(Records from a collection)

# # # # #

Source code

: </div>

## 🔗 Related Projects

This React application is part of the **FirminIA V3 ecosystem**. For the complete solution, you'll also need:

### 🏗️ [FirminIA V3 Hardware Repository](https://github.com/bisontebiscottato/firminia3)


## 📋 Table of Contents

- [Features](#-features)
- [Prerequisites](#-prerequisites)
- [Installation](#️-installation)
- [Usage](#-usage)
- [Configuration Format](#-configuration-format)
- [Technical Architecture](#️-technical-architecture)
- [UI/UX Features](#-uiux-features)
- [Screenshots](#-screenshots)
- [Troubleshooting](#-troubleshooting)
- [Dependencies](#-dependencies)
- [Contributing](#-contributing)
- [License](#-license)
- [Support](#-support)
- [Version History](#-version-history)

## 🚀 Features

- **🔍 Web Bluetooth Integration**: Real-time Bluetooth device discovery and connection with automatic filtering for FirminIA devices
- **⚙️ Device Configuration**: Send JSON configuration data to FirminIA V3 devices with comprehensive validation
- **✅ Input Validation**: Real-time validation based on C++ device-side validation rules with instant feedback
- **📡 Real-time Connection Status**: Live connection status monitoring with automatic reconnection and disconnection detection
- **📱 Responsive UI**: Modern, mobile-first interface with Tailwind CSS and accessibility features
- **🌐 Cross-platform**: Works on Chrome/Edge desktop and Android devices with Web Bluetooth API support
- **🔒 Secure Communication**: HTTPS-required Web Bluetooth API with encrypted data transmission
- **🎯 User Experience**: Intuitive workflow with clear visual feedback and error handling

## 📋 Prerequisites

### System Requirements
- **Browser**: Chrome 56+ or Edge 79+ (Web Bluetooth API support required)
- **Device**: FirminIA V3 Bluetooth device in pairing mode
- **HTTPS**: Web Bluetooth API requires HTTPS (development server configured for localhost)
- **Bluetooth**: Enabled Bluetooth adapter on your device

# # # # #

- **What the task requires**: Could you restate every entry verbatim, please?

- **Exercise solution**:
Source code

: </div>

## 🔗 Related Projects

This React application is part of the **FirminIA V3 ecosystem**. For the complete solution, you'll also need:

### 🏗️ [FirminIA V3 Hardware Repository](https://github.com/bisontebiscottato/firminia3)


## 📋 Table of Contents

- [Features](#-features)
- [Prerequisites](#-prerequisites)
- [Installation](#️-installation)
- [Usage](#-usage)
- [Configuration Format](#-configuration-format)
- [Technical Architecture](#️-technical-architecture)
- [UI/UX Features](#-uiux-features)
- [Screenshots](#-screenshots)
- [Troubleshooting](#-troubleshooting)
- [Dependencies](#-dependencies)
- [Contributing](#-contributing)
- [License](#-license)
- [Support](#-support)
- [Version History](#-version-history)

## 🚀 Features

- **🔍 Web Bluetooth Integration**: Real-time Bluetooth device discovery and connection with automatic filtering for FirminIA devices
- **⚙️ Device Configuration**: Send JSON configuration data to FirminIA V3 devices with comprehensive validation
- **✅ Input Validation**: Real-time validation based on C++ device-side validation rules with instant feedback
- **📡 Real-time Connection Status**: Live connection status monitoring with automatic reconnection and disconnection detection
- **📱 Responsive UI**: Modern, mobile-first interface with Tailwind CSS and accessibility features
- **🌐 Cross-platform**: Works on Chrome/Edge desktop and Android devices with Web Bluetooth API support
- **🔒 Secure Communication**: HTTPS-required Web Bluetooth API with encrypted data transmission
- **🎯 User Experience**: Intuitive workflow with clear visual feedback and error handling

## 📋 Prerequisites

### System Requirements
- **Browser**: Chrome 56+ or Edge 79+ (Web Bluetooth API support required)
- **Device**: FirminIA V3 Bluetooth device in pairing mode
- **HTTPS**: Web Bluetooth API requires HTTPS (development server configured for localhost)
- **Bluetooth**: Enabled Bluetooth adapter on your device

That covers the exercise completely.